What Counts as Historical Evidence? The Fracas over John Stauffer’s Black Confederates
Yesterday, John Stauffer — Professor of English and African-American Studies at Harvard — published a piece for The Root entitled, “Yes, There Were Black Confederates. Here’s Why.” In it he argues that “between 3,000 and 6,000 served as Confederate soldiers. Another 100,000 or so blacks, mostly slaves, supported the Confederacy as laborers, servants and teamsters.”
It did not take very long for a number of Civil War historians to protest these conclusions, and to persuasively dismantle Stauffer’s argument piece by piece. First, Brooks Simpson got into it, and then Kevin Levin. Glenn David Brasher, whose book The Peninsula Campaign and The Necessity of Emancipation, details African-American involvement in that Union offensive, added his voice to the debate in the comments on Levin’s first post about the essay.
Now, this particular topic — black Confederates — has always provoked heated arguments, usually between historians and Lost Cause enthusiasts. But this latest fracas also brings up interesting questions about the uses (and misuses) of evidence in Civil War history, and about what actually constitutes “evidence” — and who gets to analyze it.
It is important to remember that Stauffer is a cultural studies scholar; he teaches and writes about nineteenth-century America through close-readings of written (and some visual) texts that produce cultural rhetorics and political action. I would imagine that he hit upon the topic of black Confederates through Frederick Douglass, whose writings are the subject of many of Stauffer’s articles and books.
In his essay for The Root Stauffer uses literature published in the North (in this case, Douglass’s speeches, newspaper articles, and also fugitive slave/freed peoples’ autobiographies and other wartime accounts) as his evidence. Now, if he had used these works to prove a point regarding ideas about southern black soldiers in circulation during the Civil War era, or about the production of the black Confederate image in Civil War literary and visual culture, the essay would have been more persuasive. But he did not. The problem is that he uses literature to try to prove a statistical (or, if you wish, a “historical” point): that there were thousands of southern slaves and freed people who “supported” the Confederacy.
And this problem begets another: Stauffer’s sweeping claims in this essay — and his inability to prove them with literary evidence — just make it harder for cultural historians who are researching and writing Civil War history to make a case for their approach.
This second problem is evident in Kevin Levin’s second post on the essay, in which he uses Stauffer’s methodological missteps to argue again for “increased attention to military history.” “The gulf between the claims made and the kinds of evidence applied by Stauffer in support of his conclusions,” Levin writes, “ought to be seen as a warning to anyone who makes the decision to wade into a new field of historical inquiry” (emphasis added).
To be clear: I agree with Levin that Stauffer needed to expand his evidentiary base beyond literature, to find corresponding documentation in the OR and especially in Confederate military and manuscript records.
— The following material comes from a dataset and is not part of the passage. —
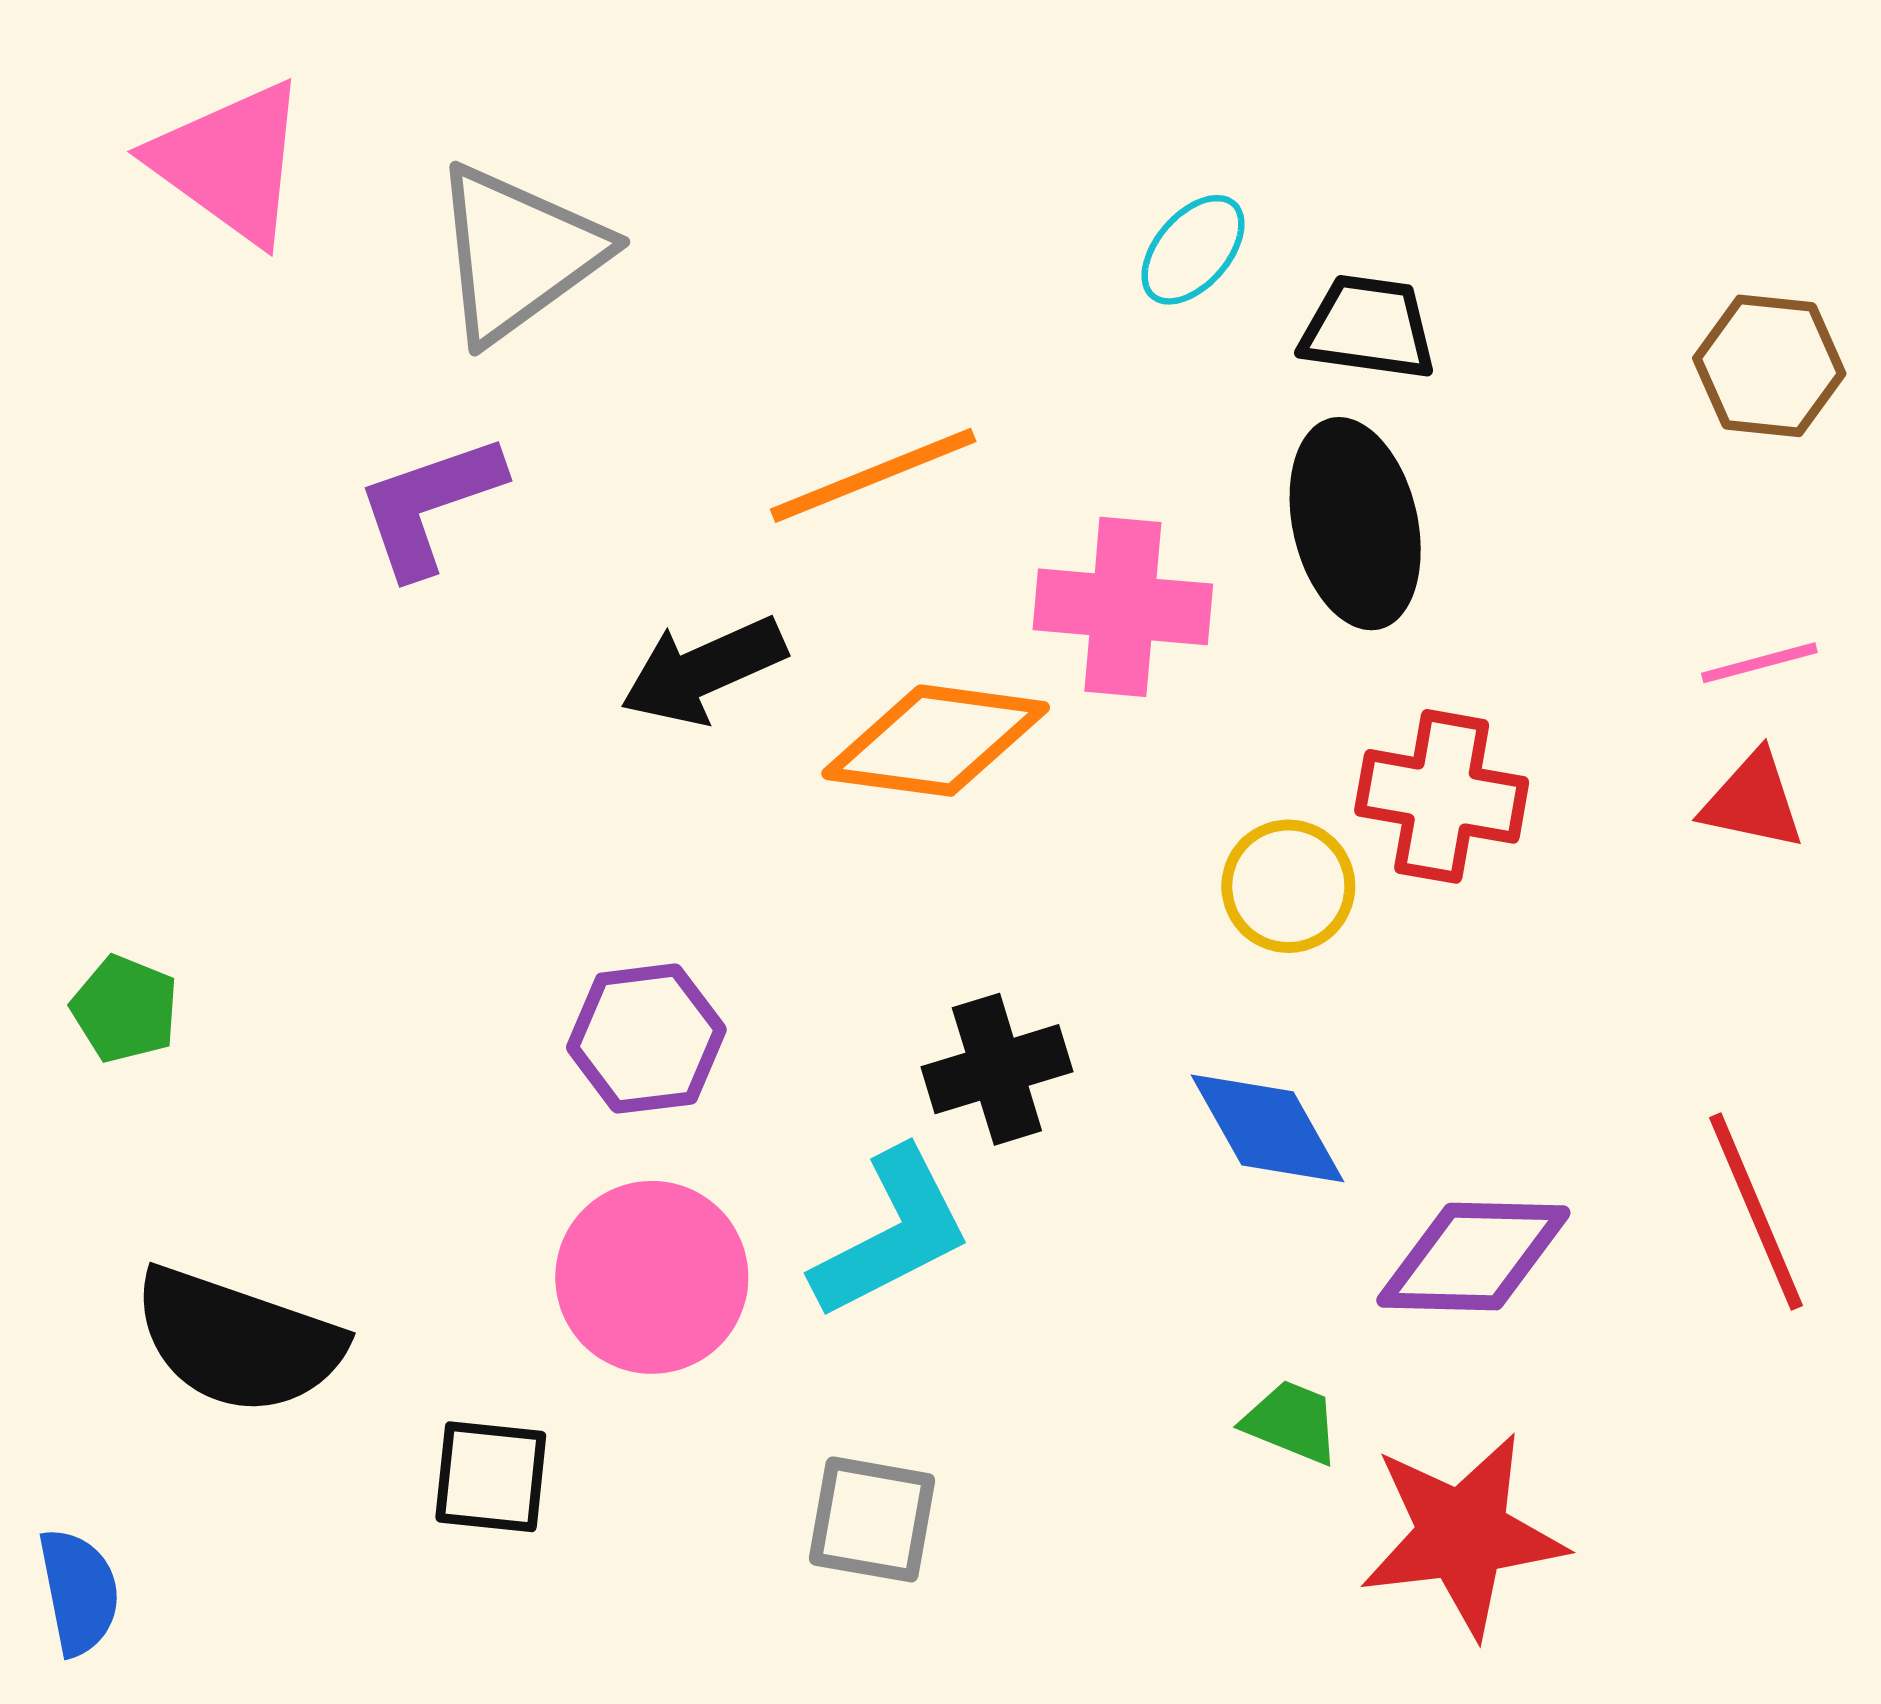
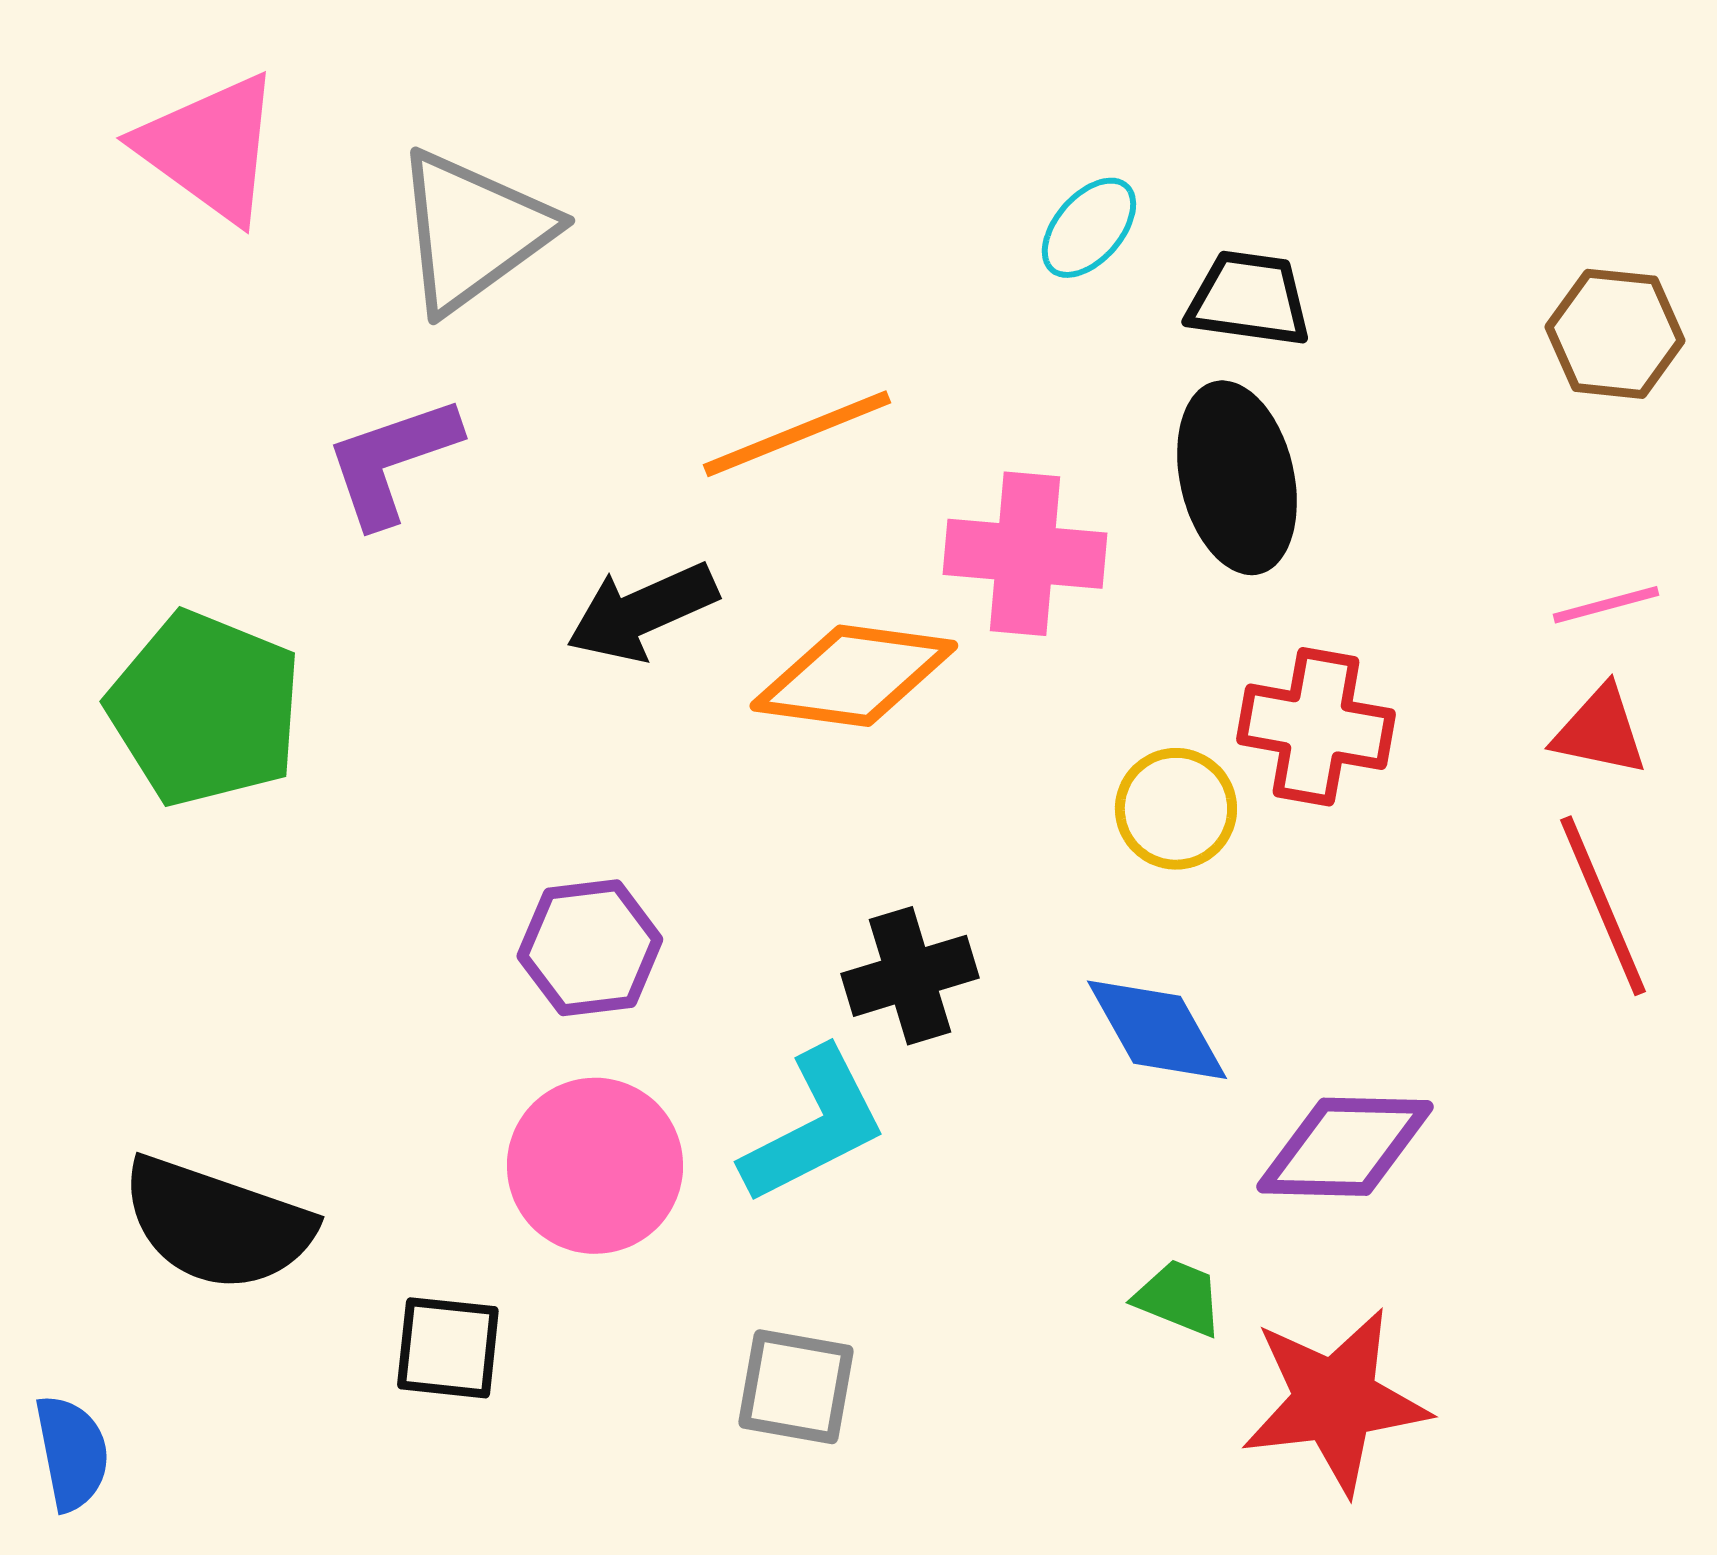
green pentagon: (125, 1009) -> (205, 709), moved, size x2.0
red line: (1756, 1212) -> (1603, 906), moved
And I agree that all cultural historians should be both clear and careful about their methodologies. But this last bit reads as ominous — a “warning”? Really?
What this sounds like to me is a form of gatekeeping, and it echoes the assertions in the Gallagher/Meier and Hess essays that I found most irritating.
Some of the smartest and most cutting-edge research on Civil War history is coming from scholars who are striking out toward and then writing at the intersections of military history and other fields of study: cultural memory (Anne Sarah Rubin), environmental history (Katy Meier, Lisa Brady), Native American history (Ari Kelman), and disability studies (Brian Craig Miller, Jim Marten, Frances Clarke) — to name just a few.
The work of these scholars is so revelatory because of their willingness to wade into new fields of historical inquiry. They bring new methodologies to bear on long-standing questions; they use print, visual, and material sources in addition to the OR and soldiers’ diaries and letters in innovative ways. They heed no warnings. And in the end, they tell us something we did not know before about one of the most-studied periods in our national history.
The title of this post has changed from the original.